O Congresso americano aprovou uma lei que sanciona as autoridades chinesas que aplicam as novas regras de segurança contra Hong Kong, além dos bancos que cooperam com a violação da autonomia da ex-colônia britânica. O texto ainda deve ser promulgado pelo presidente, mas a China ameaçou com “fortes contramedidas” se a iniciativa se tornar lei.
O primeiro-ministro australiano, Scott Morrison, confirmou que apresentará um projeto oferecendo refúgio aos residentes de Hong Kong, mas ainda está preparando os termos.

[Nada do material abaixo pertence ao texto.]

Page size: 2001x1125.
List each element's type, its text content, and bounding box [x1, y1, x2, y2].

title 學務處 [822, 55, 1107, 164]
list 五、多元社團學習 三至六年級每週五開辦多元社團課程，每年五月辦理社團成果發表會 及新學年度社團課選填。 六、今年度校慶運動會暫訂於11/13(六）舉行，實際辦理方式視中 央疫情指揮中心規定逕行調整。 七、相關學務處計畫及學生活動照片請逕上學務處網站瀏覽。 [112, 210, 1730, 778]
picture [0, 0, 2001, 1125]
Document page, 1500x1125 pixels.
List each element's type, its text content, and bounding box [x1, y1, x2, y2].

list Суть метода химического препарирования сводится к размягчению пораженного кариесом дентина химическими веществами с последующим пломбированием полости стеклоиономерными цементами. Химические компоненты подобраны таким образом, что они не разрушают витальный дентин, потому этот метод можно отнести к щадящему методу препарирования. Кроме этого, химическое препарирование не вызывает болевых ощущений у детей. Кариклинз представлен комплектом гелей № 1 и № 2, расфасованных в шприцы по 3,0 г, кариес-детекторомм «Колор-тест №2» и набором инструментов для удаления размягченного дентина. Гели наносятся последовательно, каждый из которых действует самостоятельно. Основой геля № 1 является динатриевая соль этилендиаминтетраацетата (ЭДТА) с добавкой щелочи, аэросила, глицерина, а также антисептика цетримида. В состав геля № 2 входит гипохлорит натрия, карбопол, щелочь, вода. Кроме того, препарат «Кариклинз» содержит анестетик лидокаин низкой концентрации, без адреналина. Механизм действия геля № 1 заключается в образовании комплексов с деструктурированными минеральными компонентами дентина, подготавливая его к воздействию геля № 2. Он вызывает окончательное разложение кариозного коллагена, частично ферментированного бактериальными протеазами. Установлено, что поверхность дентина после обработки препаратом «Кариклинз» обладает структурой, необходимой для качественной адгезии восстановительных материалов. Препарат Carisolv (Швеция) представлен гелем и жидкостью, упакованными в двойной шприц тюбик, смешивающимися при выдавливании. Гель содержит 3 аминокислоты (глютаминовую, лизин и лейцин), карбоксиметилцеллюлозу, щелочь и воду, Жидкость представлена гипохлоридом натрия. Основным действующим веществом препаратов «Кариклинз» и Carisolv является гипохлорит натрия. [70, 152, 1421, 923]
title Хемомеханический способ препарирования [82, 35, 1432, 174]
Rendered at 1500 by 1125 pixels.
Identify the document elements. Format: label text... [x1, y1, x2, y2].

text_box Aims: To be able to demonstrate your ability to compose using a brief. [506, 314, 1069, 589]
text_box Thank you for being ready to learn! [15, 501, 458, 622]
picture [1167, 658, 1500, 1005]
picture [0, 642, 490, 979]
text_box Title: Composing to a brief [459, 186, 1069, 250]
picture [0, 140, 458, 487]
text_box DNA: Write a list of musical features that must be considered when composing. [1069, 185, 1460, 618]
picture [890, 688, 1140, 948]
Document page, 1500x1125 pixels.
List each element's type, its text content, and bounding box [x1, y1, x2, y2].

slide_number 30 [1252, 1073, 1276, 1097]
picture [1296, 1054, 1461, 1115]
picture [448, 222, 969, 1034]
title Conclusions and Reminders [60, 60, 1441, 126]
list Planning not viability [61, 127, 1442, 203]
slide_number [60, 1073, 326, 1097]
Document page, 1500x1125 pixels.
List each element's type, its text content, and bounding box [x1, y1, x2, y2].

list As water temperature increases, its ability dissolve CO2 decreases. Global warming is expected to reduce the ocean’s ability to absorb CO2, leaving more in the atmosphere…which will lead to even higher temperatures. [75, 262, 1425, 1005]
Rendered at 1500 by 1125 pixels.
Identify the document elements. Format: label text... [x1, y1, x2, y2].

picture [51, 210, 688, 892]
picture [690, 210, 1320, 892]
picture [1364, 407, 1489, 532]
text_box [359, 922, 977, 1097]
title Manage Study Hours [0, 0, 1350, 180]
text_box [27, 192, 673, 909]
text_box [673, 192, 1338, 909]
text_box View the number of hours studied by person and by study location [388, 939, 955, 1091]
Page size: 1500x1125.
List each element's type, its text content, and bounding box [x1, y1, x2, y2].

Em Taiwan, que não possui uma lei para refugiados e historicamente trata os requerentes de asilo da China continental com cuidado e caso a caso, o governo da presidente Tsai Ing-wen abriu na quarta-feira (1º) um novo escritório do governo para ajudar os dissidentes e empresas de Hong Kong que desejam migrar. No primeiro dia, o escritório recebeu 180 consultas de Hong Kong, muitas de pessoas interessadas em um programa de imigração de investimentos, disse Chiu Chui-cheng, vice-chefe do Conselho de Assuntos Internacionais de Taiwan.
As propostas de imigração permanecem tentativas em alguns casos, mas já estão abrindo uma nova brecha com Pequim, que atacou a perspectiva de outras jurisdições ajudando os cidadãos de Hong Kong a fugir em massa.
Primeira fuga
O primeiro a deixar Hong Kong foi o ativista pró-democracia Nathan Law. “Saí de Hong Kong e continuarei meu ativismo em nível internacional”, disse Law em uma breve mensagem em inglês enviada aos jornalistas, sem especificar seu paradeiro. “Dados os riscos, não revelarei detalhes do meu paradeiro e situação atual.”
Law é um dos fundadores do Demosisto, um partido pró-democracia que se dissolveu no início desta semana em resposta à lei de segurança. O partido foi uma fortaleza da democratização em Hong Kong, mas nunca defendeu publicamente a independência, como afirma o regime de Pequim.